第26話

 私の人生には後悔がある出来事の方が多い。

 あの時、あぁしてればよかったなって。あの時、ちゃんとしてればよかったなって。

 でも、後悔しない人生なんてないわけだし、後悔するなんて分かるはずもない。

 だから私は後悔しても「仕方ないな」って思うんだ。次頑張ればいいしね。

 でもね、私が後悔する時って大体悲しいことが多いんだ。何かを失ったような、戻れないという現実を突きつけられたり、未練に追い回されるような感じがして。

 だからね、私は───

「また、一からだなぁ……」

 もぬけの殻となったアジトを見て、悲しまずにはいられなかった。

 アジトの外には争った跡のような光景が広がっていた。

 地面が窪んでいたり、所々焼けたような跡が残っていた。

 ミラじゃこんなに荒れはしない───多分、戦ったのはライダだろう。

「……そっか、襲われちゃったんだね」

 私は抱えていた紙袋をそっと地面に置く。中には今日食べに行ったお店のスイーツ。ミラとソフィアちゃんに食べさせたいなって思ってたもの。
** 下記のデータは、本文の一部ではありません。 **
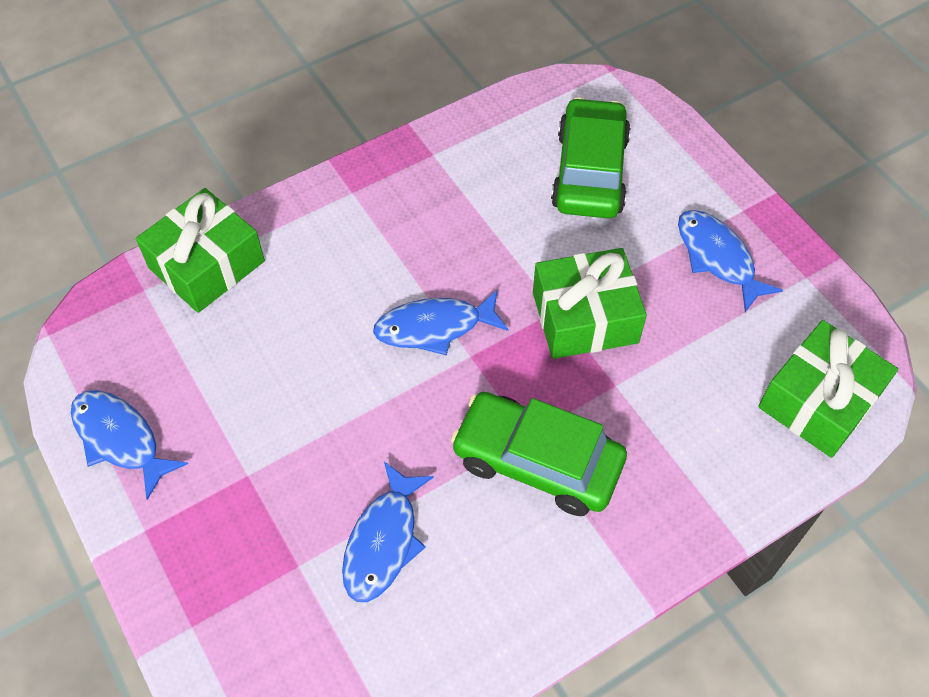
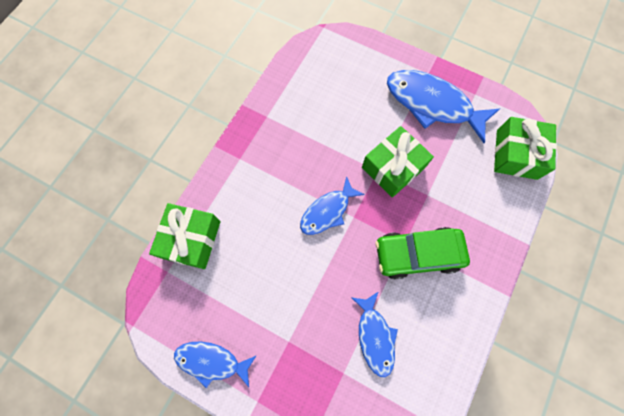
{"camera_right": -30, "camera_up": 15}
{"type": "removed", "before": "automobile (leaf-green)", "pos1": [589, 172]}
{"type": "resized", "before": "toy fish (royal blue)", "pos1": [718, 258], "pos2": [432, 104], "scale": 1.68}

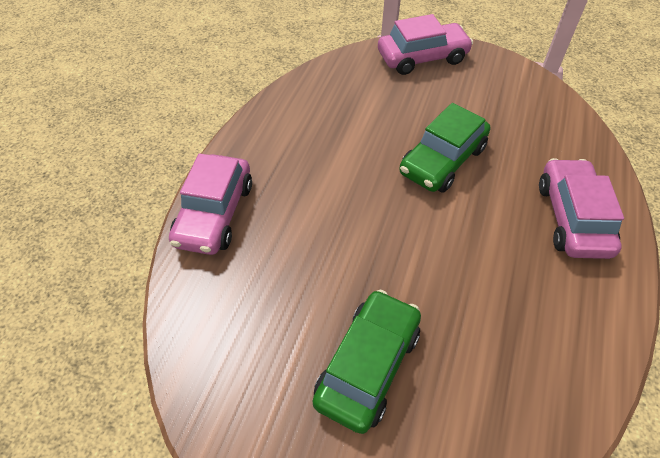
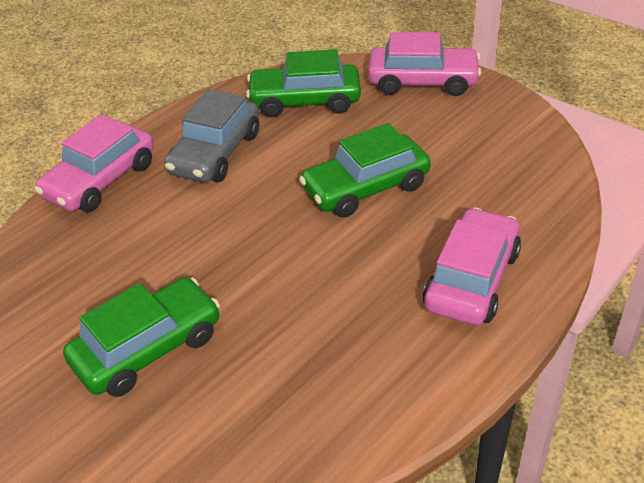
{"camera_right": 25, "camera_up": -10}
{"type": "added", "after": "automobile (gray)", "pos2": [215, 153]}
{"type": "added", "after": "automobile (leaf-green)", "pos2": [305, 101]}

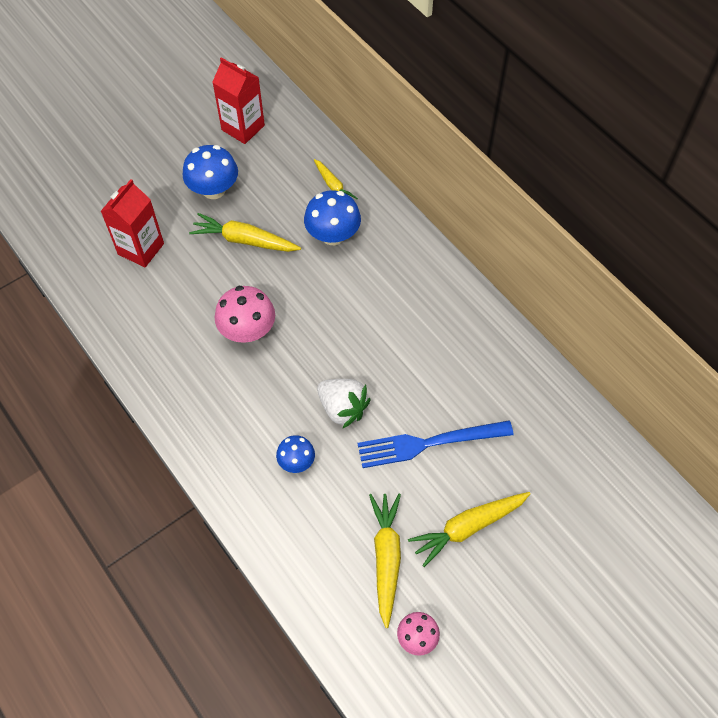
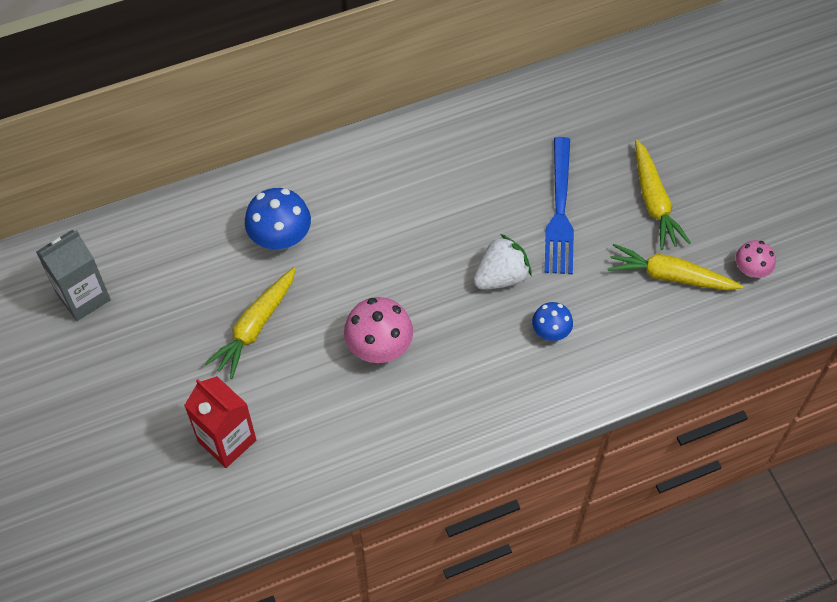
{"camera_right": -75, "camera_up": 0}
{"type": "removed", "before": "toadstool (royal blue)", "pos1": [214, 190]}
{"type": "recoloured", "before": "carton (scarlet)", "after": "carton (gray)", "pos1": [243, 128], "pos2": [83, 297]}
{"type": "removed", "before": "root vegetable (golden)", "pos1": [333, 186]}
 私は自分が呑気にスイーツを食べていたことに、酷く後悔しちゃう。

 正直、襲われるなんて今まで何度もあったから襲撃されただけじゃそこまで悲しまない。

 皆無事かな? っていう不安はもちろんある。

 でもね───


『ソフィアが捕まった。その他全員は無事。副当主、負傷。現在、決めた場所にて避難』


「こんな置き手紙見ちゃったら……私は後悔しかできないよぉ……」

 涙が零れそうになってくる。手に持った置き手紙がしわくちゃになってしまって、ぷるぷるって震えてしまう。他の皆が無事なのは嬉しいけど、ミラが怪我しちゃったしソフィアちゃんが捕まっちゃったって。

 こんなの、後悔しない方が無理だよ……。

「おじさん……私、怖いよ……」

 毎回、毎回。私は後悔してしまう。

 そして、悲しむんだ。

 でも、私は絶対に悲しむだけじゃ終わらない《・・・・・・・・・・・・》。

「……行かなきゃ」


 まずは皆合流して話を聞かないと。

 後悔と尻拭いと落とし前は───そのあとだ。